I am moved to post today by a gripe.  We have a lot of products and SaaS vendors that for some reason feel like they don’t need to support browsers other than whatever it is they have in their mind as the one browser they’re going to support.   I have Firefox 3, Internet Explorer 8 beta, and Chrome on my PC but still can’t use many of the darn programs I needed to use today.  (Of course, you can’t run different IE versions on the same box without resorting to virtualization or similar, so once I went to IE8 beta I knew I was in a world of hurt).

Let me share with you the top 10 browsers we see on our Web site.  These numbers are from the last 500k visits so they should be statistically representative.

  • IE7 – 34.9%
  • Firefox – 31.0%
  • IE6 – 25.9%
  • Safari (includes Chrome) – 4.1%
  • Opera 9 – 2.3%
  • IE8 beta – .9%
  • Mozilla – .4%
  • Charlotte – .1%
  • Yeti – .1%
  • IE5 – .1%

All you suppliers who think “I don’t need to support Firefox” – think again.  And you’re all doing a bad job of supporting IE8.  I know it’s new – but if you’ve already been only supporting one browser, be advised that as soon as IE8 goes gold everyone will auto-download it from Microsoft and then you’re SOL.   And there’s a lot of IE6 out there still, even if you are trying to do “IE only.”

To name names – Peopleclick.  IE7 support only.  Really?  You really only want 35% of users to use your product?  Or you think we’re going to mandate an internal company standard for your one app?  Get real.

Sharepoint.  No editing in Firefox.  When we evaluated intranet collaboration solutions here, we got down to Atlassian Confluence and Sharepoint as finalists, but then the “no Firefox” factor got Sharepoint booted for cause.  Confluence itself doesn’t support Safari until its newest version, which was annoying.  (Microsoft does promise the new version of Sharepoint out later this year will have adequate Firefox support.)

Graphs don’t work right in Firefox in Panorama, otherwise a pet favorite APM tool.

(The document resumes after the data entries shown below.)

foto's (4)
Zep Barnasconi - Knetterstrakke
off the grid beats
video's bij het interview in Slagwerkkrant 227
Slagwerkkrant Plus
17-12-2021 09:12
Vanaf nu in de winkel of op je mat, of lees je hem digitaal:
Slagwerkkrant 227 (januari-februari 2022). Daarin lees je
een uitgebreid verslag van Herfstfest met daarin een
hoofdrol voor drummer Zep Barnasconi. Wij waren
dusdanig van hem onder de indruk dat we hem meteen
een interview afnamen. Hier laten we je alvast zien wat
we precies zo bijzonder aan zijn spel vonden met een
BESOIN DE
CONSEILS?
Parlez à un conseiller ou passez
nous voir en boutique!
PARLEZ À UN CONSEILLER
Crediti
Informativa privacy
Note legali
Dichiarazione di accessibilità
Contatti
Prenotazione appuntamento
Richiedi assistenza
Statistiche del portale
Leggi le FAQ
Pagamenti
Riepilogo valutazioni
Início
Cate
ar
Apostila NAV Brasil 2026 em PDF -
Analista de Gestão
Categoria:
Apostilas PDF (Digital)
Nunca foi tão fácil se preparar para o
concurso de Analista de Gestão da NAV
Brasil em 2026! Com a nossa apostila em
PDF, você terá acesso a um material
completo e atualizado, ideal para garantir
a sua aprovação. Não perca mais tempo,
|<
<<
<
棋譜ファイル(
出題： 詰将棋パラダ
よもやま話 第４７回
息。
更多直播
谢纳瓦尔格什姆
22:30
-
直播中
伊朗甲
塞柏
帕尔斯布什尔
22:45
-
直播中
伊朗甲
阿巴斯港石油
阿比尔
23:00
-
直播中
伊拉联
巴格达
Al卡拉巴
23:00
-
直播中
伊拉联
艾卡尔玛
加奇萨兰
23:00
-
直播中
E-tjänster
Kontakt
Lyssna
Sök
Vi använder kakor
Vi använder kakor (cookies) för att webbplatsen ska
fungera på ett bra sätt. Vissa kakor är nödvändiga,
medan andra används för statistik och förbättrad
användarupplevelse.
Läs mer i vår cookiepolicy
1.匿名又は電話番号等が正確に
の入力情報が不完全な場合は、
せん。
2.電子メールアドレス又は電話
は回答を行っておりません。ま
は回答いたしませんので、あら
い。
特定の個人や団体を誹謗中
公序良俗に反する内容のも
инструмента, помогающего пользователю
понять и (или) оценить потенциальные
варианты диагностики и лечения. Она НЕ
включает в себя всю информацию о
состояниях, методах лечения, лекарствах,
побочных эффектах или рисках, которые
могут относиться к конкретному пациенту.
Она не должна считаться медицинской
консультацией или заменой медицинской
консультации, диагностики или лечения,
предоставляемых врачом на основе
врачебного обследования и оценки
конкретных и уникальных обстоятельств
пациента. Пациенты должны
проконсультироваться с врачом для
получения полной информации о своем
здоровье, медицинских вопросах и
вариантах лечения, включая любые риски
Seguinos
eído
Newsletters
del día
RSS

So guys – I know it’s a pain, but the Windows browser market is split and Macs are undergoing a renaissance.  Real companies don’t tell 5 to 10 percent of their customers to screw off (let alone 65%, Peopleclick).  It’s a cost of doing business.   You’re getting out of a whole bunch of client side code writing by cheating and using Web browsers for it, so be grateful for that rather than ungrateful that you have to test in a couple different browsers.  Because corporate decisionmakers like myself will ask, and we will make buying decisions based on it.